EXERCISE PROMPT —
All of the records should be restated word for word.

################

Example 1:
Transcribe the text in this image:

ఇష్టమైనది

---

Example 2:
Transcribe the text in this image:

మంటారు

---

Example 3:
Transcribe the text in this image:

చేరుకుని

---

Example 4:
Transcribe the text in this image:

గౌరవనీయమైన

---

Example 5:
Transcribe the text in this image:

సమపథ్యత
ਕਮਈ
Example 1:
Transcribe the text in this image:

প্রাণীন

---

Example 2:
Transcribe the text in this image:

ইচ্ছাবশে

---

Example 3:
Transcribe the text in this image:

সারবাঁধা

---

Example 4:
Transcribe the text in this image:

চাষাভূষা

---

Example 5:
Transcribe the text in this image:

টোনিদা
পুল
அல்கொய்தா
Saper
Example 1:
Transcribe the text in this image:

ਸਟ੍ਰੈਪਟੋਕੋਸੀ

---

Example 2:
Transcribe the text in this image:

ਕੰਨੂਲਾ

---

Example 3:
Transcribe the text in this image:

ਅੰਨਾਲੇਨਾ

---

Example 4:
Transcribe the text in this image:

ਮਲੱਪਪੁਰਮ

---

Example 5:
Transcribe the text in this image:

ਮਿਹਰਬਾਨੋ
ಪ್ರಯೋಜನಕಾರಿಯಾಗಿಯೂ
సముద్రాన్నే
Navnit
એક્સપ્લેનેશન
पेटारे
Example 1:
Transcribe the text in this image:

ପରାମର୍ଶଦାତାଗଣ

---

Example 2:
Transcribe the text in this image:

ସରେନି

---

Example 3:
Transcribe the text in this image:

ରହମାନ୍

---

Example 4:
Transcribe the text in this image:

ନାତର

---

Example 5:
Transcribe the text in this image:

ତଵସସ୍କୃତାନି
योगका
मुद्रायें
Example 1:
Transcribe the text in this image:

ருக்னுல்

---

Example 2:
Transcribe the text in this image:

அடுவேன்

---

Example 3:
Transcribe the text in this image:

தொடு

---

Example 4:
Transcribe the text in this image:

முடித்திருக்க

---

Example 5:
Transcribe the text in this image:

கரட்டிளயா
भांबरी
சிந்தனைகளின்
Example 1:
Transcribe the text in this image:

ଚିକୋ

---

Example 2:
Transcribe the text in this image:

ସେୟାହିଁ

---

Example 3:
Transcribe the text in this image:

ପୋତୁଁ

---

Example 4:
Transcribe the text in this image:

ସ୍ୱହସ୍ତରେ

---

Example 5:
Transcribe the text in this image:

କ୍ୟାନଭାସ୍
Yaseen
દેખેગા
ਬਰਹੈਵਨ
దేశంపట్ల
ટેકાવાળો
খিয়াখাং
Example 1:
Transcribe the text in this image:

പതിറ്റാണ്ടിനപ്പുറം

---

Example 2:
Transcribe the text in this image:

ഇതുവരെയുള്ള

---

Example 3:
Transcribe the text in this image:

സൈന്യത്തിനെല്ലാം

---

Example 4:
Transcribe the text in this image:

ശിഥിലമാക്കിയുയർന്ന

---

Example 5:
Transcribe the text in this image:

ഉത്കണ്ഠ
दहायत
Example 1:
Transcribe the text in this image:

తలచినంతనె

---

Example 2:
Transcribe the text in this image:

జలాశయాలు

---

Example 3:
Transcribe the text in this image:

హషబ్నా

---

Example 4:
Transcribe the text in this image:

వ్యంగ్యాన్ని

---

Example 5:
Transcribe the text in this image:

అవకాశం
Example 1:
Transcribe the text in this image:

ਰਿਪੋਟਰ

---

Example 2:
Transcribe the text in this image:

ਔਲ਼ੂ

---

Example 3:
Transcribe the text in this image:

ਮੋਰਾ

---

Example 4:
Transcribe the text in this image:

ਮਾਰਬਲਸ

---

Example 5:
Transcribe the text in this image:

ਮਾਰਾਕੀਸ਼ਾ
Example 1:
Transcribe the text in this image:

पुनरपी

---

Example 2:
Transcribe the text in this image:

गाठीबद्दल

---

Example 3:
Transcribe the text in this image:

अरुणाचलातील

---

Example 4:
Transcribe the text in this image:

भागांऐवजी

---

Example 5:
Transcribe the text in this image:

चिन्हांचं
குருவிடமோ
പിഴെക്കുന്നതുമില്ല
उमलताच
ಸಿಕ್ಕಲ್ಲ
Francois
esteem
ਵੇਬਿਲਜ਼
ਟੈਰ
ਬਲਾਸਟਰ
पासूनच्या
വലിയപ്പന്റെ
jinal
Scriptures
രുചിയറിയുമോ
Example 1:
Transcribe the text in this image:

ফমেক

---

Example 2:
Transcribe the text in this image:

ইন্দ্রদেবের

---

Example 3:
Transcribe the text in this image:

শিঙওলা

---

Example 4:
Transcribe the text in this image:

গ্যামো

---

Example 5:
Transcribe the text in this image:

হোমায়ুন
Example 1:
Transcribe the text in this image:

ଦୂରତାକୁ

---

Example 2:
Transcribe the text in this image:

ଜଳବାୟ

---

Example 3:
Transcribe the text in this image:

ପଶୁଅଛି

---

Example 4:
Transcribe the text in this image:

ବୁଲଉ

################

OUTPUT —
Example 1:
Transcribe the text in this image:

ఇష్టమైనది

---

Example 2:
Transcribe the text in this image:

మంటారు

---

Example 3:
Transcribe the text in this image:

చేరుకుని

---

Example 4:
Transcribe the text in this image:

గౌరవనీయమైన

---

Example 5:
Transcribe the text in this image:

సమపథ్యత
ਕਮਈ
Example 1:
Transcribe the text in this image:

প্রাণীন

---

Example 2:
Transcribe the text in this image:

ইচ্ছাবশে

---

Example 3:
Transcribe the text in this image:

সারবাঁধা

---

Example 4:
Transcribe the text in this image:

চাষাভূষা

---

Example 5:
Transcribe the text in this image:

টোনিদা
পুল
அல்கொய்தா
Saper
Example 1:
Transcribe the text in this image:

ਸਟ੍ਰੈਪਟੋਕੋਸੀ

---

Example 2:
Transcribe the text in this image:

ਕੰਨੂਲਾ

---

Example 3:
Transcribe the text in this image:

ਅੰਨਾਲੇਨਾ

---

Example 4:
Transcribe the text in this image:

ਮਲੱਪਪੁਰਮ

---

Example 5:
Transcribe the text in this image:

ਮਿਹਰਬਾਨੋ
ಪ್ರಯೋಜನಕಾರಿಯಾಗಿಯೂ
సముద్రాన్నే
Navnit
એક્સપ્લેનેશન
पेटारे
Example 1:
Transcribe the text in this image:

ପରାମର୍ଶଦାତାଗଣ

---

Example 2:
Transcribe the text in this image:

ସରେନି

---

Example 3:
Transcribe the text in this image:

ରହମାନ୍

---

Example 4:
Transcribe the text in this image:

ନାତର

---

Example 5:
Transcribe the text in this image:

ତଵସସ୍କୃତାନି
योगका
मुद्रायें
Example 1:
Transcribe the text in this image:

ருக்னுல்

---

Example 2:
Transcribe the text in this image:

அடுவேன்

---

Example 3:
Transcribe the text in this image:

தொடு

---

Example 4:
Transcribe the text in this image:

முடித்திருக்க

---

Example 5:
Transcribe the text in this image:

கரட்டிளயா
भांबरी
சிந்தனைகளின்
Example 1:
Transcribe the text in this image:

ଚିକୋ

---

Example 2:
Transcribe the text in this image:

ସେୟାହିଁ

---

Example 3:
Transcribe the text in this image:

ପୋତୁଁ

---

Example 4:
Transcribe the text in this image:

ସ୍ୱହସ୍ତରେ

---

Example 5:
Transcribe the text in this image:

କ୍ୟାନଭାସ୍
Yaseen
દેખેગા
ਬਰਹੈਵਨ
దేశంపట్ల
ટેકાવાળો
খিয়াখাং
Example 1:
Transcribe the text in this image:

പതിറ്റാണ്ടിനപ്പുറം

---

Example 2:
Transcribe the text in this image:

ഇതുവരെയുള്ള

---

Example 3:
Transcribe the text in this image:

സൈന്യത്തിനെല്ലാം

---

Example 4:
Transcribe the text in this image:

ശിഥിലമാക്കിയുയർന്ന

---

Example 5:
Transcribe the text in this image:

ഉത്കണ്ഠ
दहायत
Example 1:
Transcribe the text in this image:

తలచినంతనె

---

Example 2:
Transcribe the text in this image:

జలాశయాలు

---

Example 3:
Transcribe the text in this image:

హషబ్నా

---

Example 4:
Transcribe the text in this image:

వ్యంగ్యాన్ని

---

Example 5:
Transcribe the text in this image:

అవకాశం
Example 1:
Transcribe the text in this image:

ਰਿਪੋਟਰ

---

Example 2:
Transcribe the text in this image:

ਔਲ਼ੂ

---

Example 3:
Transcribe the text in this image:

ਮੋਰਾ

---

Example 4:
Transcribe the text in this image:

ਮਾਰਬਲਸ

---

Example 5:
Transcribe the text in this image:

ਮਾਰਾਕੀਸ਼ਾ
Example 1:
Transcribe the text in this image:

पुनरपी

---

Example 2:
Transcribe the text in this image:

गाठीबद्दल

---

Example 3:
Transcribe the text in this image:

अरुणाचलातील

---

Example 4:
Transcribe the text in this image:

भागांऐवजी

---

Example 5:
Transcribe the text in this image:

चिन्हांचं
குருவிடமோ
പിഴെക്കുന്നതുമില്ല
उमलताच
ಸಿಕ್ಕಲ್ಲ
Francois
esteem
ਵੇਬਿਲਜ਼
ਟੈਰ
ਬਲਾਸਟਰ
पासूनच्या
വലിയപ്പന്റെ
jinal
Scriptures
രുചിയറിയുമോ
Example 1:
Transcribe the text in this image:

ফমেক

---

Example 2:
Transcribe the text in this image:

ইন্দ্রদেবের

---

Example 3:
Transcribe the text in this image:

শিঙওলা

---

Example 4:
Transcribe the text in this image:

গ্যামো

---

Example 5:
Transcribe the text in this image:

হোমায়ুন
Example 1:
Transcribe the text in this image:

ଦୂରତାକୁ

---

Example 2:
Transcribe the text in this image:

ଜଳବାୟ

---

Example 3:
Transcribe the text in this image:

ପଶୁଅଛି

---

Example 4:
Transcribe the text in this image:

ବୁଲଉ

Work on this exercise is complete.